Thursday, November 10, 2016
reflections in the rain
Mexico delivers on its promises.
I moved down here primarily because my life was far too comfortable in Salem. And even more predictable.
I wanted to have the rush of getting up every morning not knowing how I was possibly going to get through the day. Mexico has kept its end of that little bargain.
But, in the process, Mexico also offers some pleasant surprises. Even small ones.
Last Tuesday in just blowing over, I said we needed rain. My blogger pal Felipe informed me that a cold front had just moved through Pátzcuaro, and I asked if he could blow it our way. He must have done.
Yesterday afternoon I was reading in the pool. Up until last month, the water has been in the 90s. As the sun's angle has changed in its seasonal cycle, the pool has cooled -- leaving the water temperature in the mid-80s.
I had just finished reading about the increasing number of young American men who are outside of the work force when I felt an odd chill. As if the witch of the west had cast a spell on the neighborhood. Without the amusing addition of flying monkeys.
It was just Tlaloc up to his tricks. There were no clouds in the sky, but the temperature had dropped noticeably. It was cold enough that I needed to get out of the pool and wrap up in my thick terry robe -- the one I never thought I would don down here.
And in about two hours, it started.

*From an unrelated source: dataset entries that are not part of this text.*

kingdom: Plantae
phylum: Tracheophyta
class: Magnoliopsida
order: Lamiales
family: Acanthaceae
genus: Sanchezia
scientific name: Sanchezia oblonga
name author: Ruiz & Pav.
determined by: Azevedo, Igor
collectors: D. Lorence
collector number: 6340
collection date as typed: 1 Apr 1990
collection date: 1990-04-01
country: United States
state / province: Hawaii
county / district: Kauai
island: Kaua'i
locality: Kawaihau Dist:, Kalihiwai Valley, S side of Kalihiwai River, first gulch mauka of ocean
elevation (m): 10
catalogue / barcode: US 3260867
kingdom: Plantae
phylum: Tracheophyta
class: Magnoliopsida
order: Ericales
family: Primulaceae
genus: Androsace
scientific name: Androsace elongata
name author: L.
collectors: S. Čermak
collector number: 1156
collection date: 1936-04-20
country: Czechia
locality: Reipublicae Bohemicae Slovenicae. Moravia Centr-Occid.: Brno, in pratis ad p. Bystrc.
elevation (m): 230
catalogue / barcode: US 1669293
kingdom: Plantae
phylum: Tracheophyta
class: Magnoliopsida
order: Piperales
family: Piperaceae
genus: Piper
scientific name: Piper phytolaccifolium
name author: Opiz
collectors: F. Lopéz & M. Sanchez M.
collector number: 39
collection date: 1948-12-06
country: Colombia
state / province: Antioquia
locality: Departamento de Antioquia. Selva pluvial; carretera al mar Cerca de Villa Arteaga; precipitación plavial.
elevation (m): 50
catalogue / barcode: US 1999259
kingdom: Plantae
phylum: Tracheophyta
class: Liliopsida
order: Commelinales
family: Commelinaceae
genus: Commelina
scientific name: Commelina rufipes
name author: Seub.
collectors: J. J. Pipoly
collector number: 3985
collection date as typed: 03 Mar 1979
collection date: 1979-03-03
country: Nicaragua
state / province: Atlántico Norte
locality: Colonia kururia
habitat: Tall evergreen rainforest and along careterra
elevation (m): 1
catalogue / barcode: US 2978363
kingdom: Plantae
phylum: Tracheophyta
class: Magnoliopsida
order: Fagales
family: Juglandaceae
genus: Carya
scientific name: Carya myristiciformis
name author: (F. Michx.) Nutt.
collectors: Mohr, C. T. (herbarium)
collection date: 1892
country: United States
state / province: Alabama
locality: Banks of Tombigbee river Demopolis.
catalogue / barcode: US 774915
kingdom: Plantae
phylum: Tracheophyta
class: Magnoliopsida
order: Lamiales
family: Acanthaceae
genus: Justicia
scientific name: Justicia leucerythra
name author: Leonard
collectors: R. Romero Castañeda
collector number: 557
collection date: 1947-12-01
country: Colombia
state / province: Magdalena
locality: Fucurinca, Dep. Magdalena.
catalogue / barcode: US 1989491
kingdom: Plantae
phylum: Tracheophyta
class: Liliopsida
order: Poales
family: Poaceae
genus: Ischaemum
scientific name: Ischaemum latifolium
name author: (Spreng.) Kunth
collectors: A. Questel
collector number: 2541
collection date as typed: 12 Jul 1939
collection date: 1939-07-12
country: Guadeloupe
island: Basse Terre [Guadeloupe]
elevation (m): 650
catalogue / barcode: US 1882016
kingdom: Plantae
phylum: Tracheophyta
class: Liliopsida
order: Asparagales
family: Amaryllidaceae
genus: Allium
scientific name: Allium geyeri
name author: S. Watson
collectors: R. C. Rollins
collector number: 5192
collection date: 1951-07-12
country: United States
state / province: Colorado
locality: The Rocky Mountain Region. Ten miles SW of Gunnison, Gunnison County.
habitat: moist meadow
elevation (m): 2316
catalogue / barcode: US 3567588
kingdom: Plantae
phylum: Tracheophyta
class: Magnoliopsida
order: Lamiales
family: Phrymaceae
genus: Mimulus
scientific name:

Like most of our rains, it was just a few drops followed by a downpour.
Downpour may be the wrong term. The laminate on the top of my heat chimney in my bathroom always amplifies the rains effect in about the same manner news outlets exaggerate anything political.
This was not one of our tropical deluges. But it was sufficient to drop both the heat and humidity far enough to let me sleep last night with only a fan, instead of the air conditioner. And to leave some sizable puddles in the neighborhood.
We may have passed the threshold of the very hot season into the just hot season. Of course, there could still be more rains to come. We are in transition.
But the end is inevitable. We will cycle into a place where winters are as lazy as a day on the Mississippi with Huck Finn. And life slips away easily into the grave.